• **DATA LISTING**:

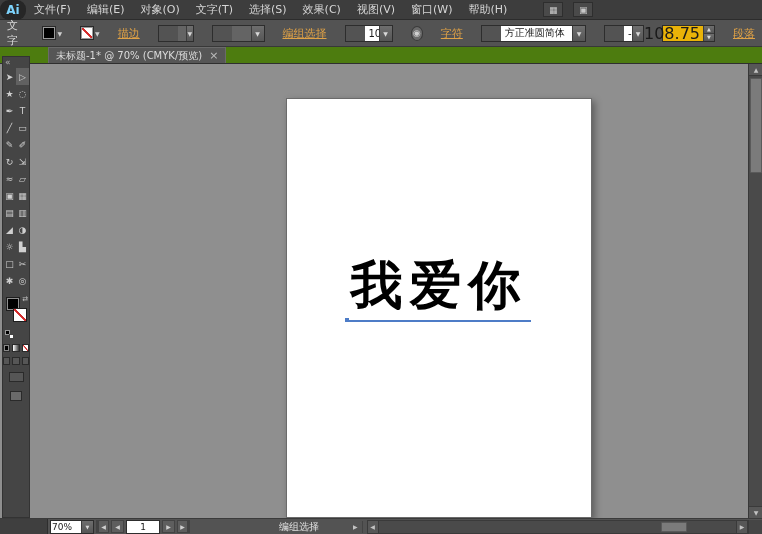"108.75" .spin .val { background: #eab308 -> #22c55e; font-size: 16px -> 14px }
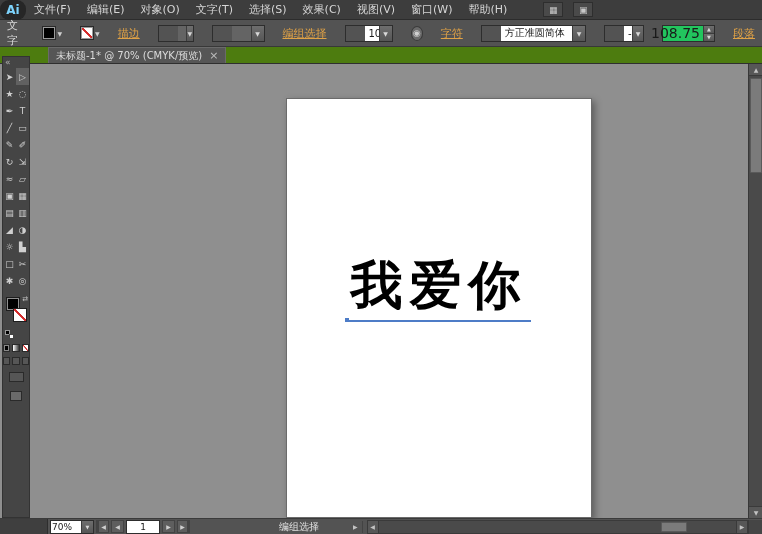"未标题-1* @ 70% (CMYK/预览)" .tabbar { background: #4d7c0f -> #15803d }
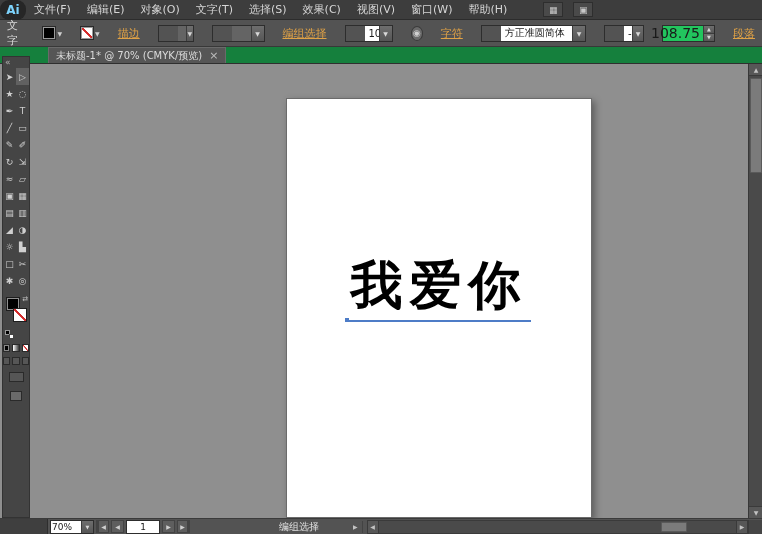"70%" .sb-combo .val { padding: 0 1px -> 0 7px }
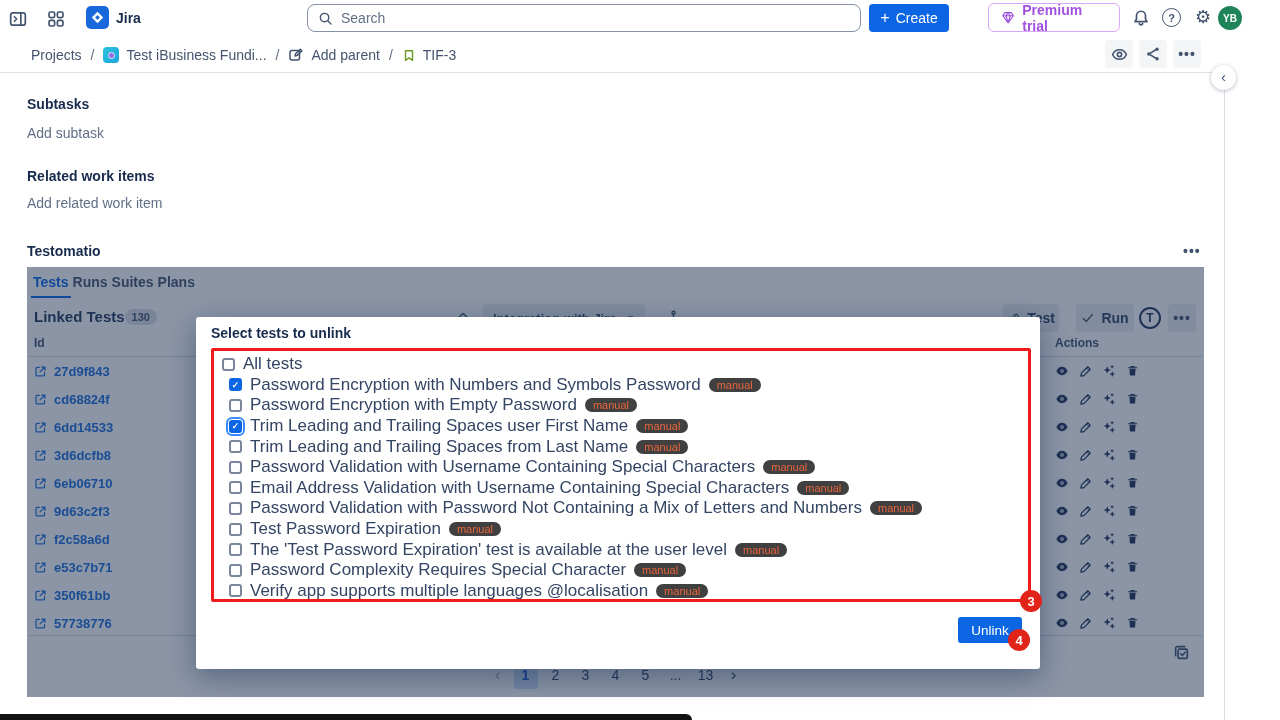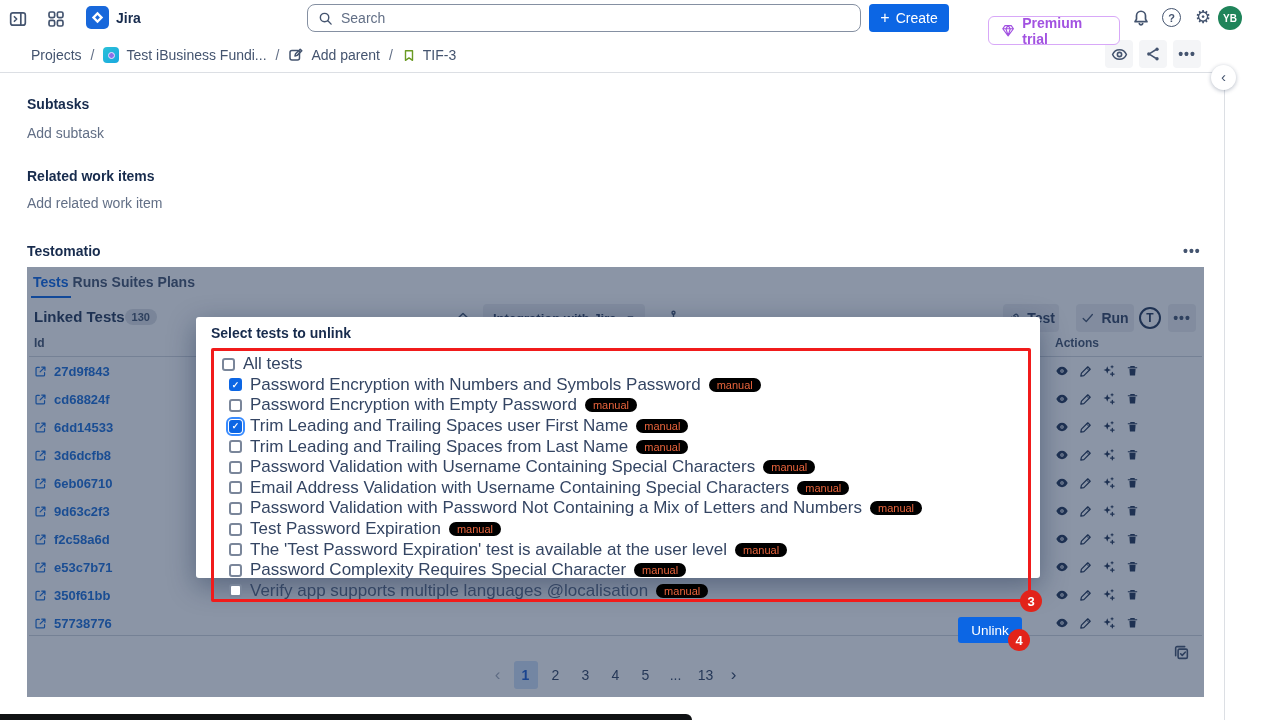"Premium trial" #premium-btn { margin-top: 13px -> none }
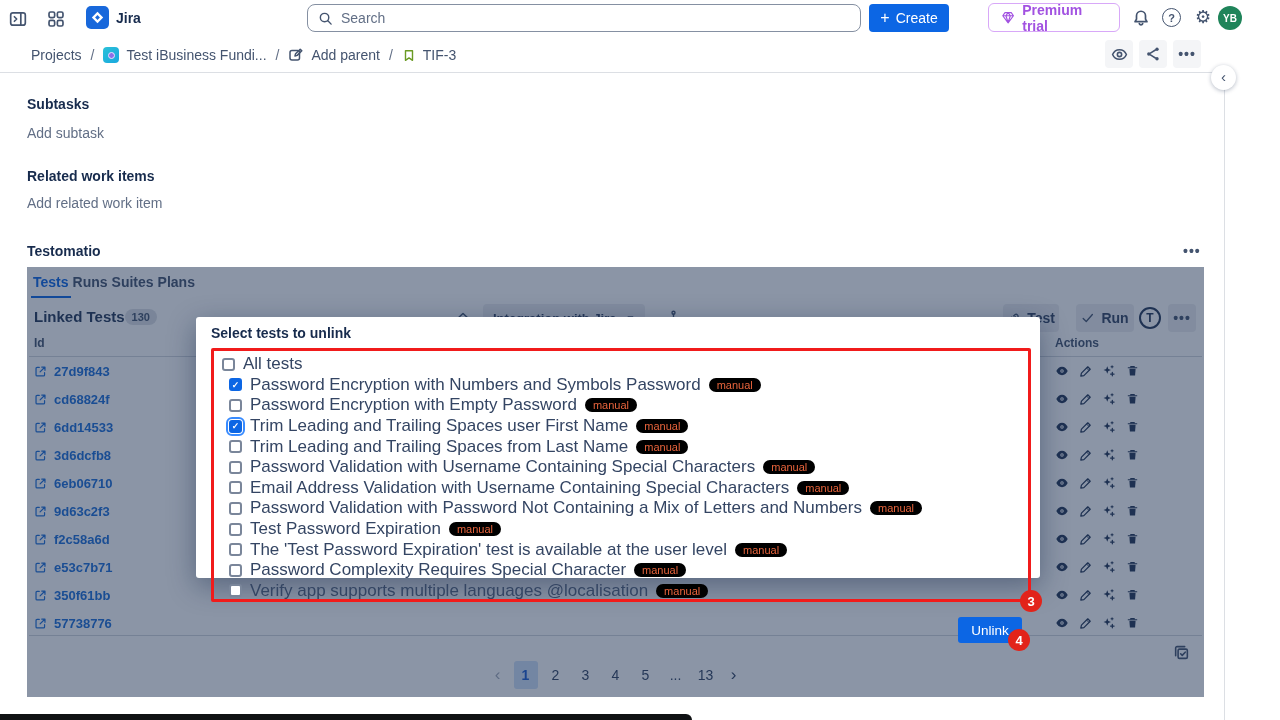"Select tests to unlink" #modal { height: 261px -> 352px }
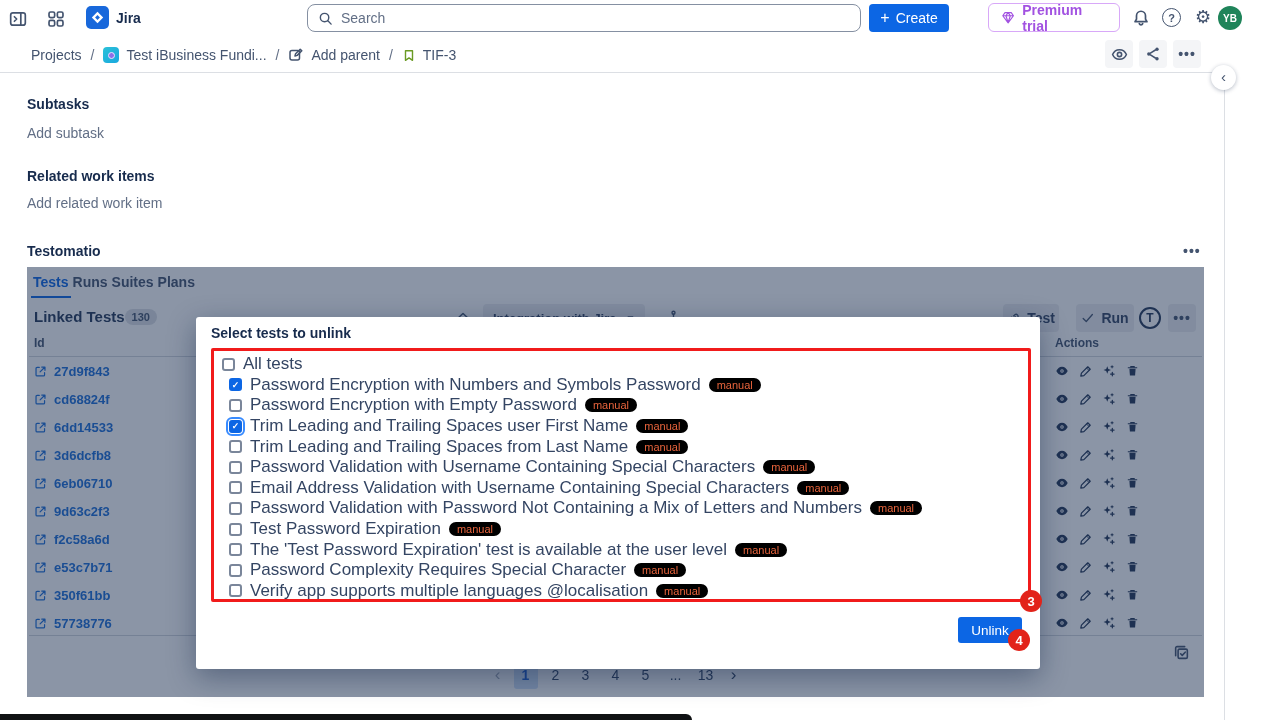"manual" .mtag { background: #000000 -> #404040 }
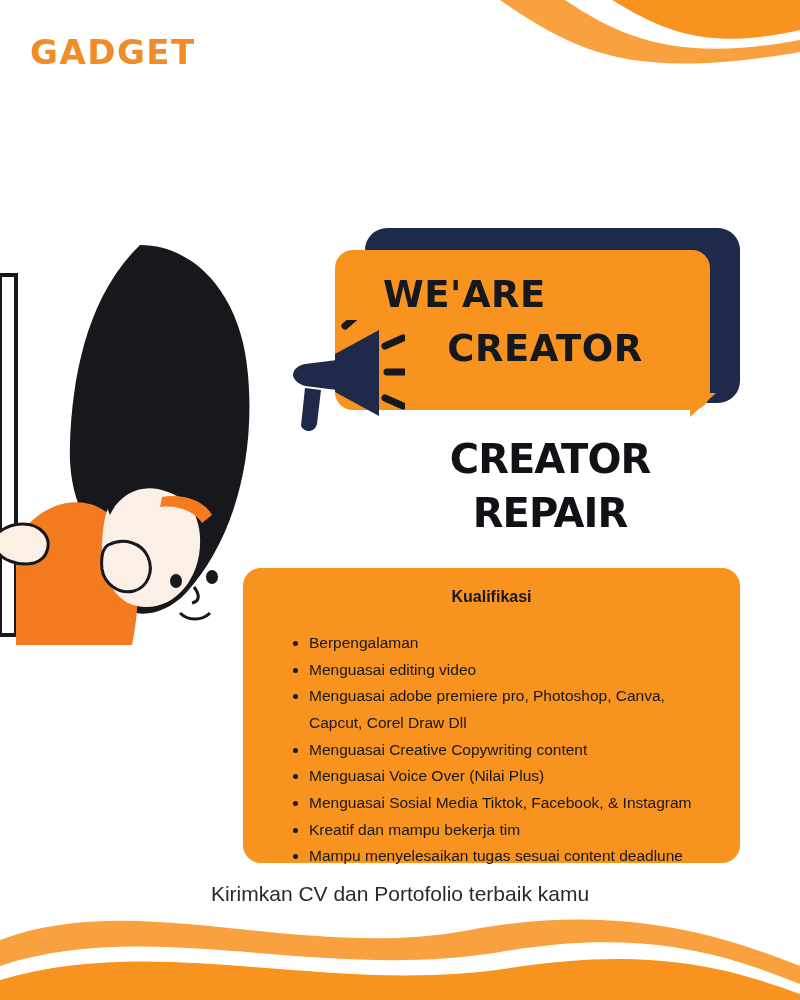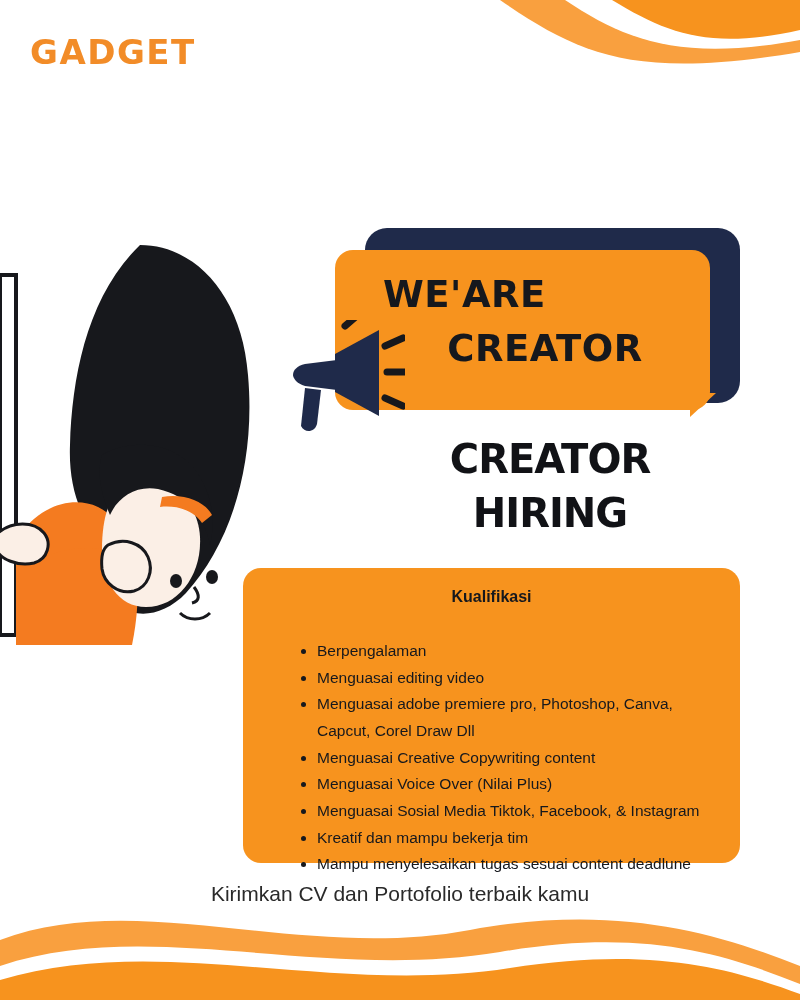"HIRING" span.r2 { text: HIRING -> REPAIR }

• **ACTIVITY**:
Copy all the lines of data exactly as they appear, dropping any images.

• **OUTPUT**:
"108.75" .spin .val { background: #eab308 -> #22c55e; font-size: 16px -> 14px }
"未标题-1* @ 70% (CMYK/预览)" .tabbar { background: #4d7c0f -> #15803d }
"70%" .sb-combo .val { padding: 0 1px -> 0 7px }
"Premium trial" #premium-btn { margin-top: 13px -> none }
"Select tests to unlink" #modal { height: 261px -> 352px }
"manual" .mtag { background: #000000 -> #404040 }
"HIRING" span.r2 { text: HIRING -> REPAIR }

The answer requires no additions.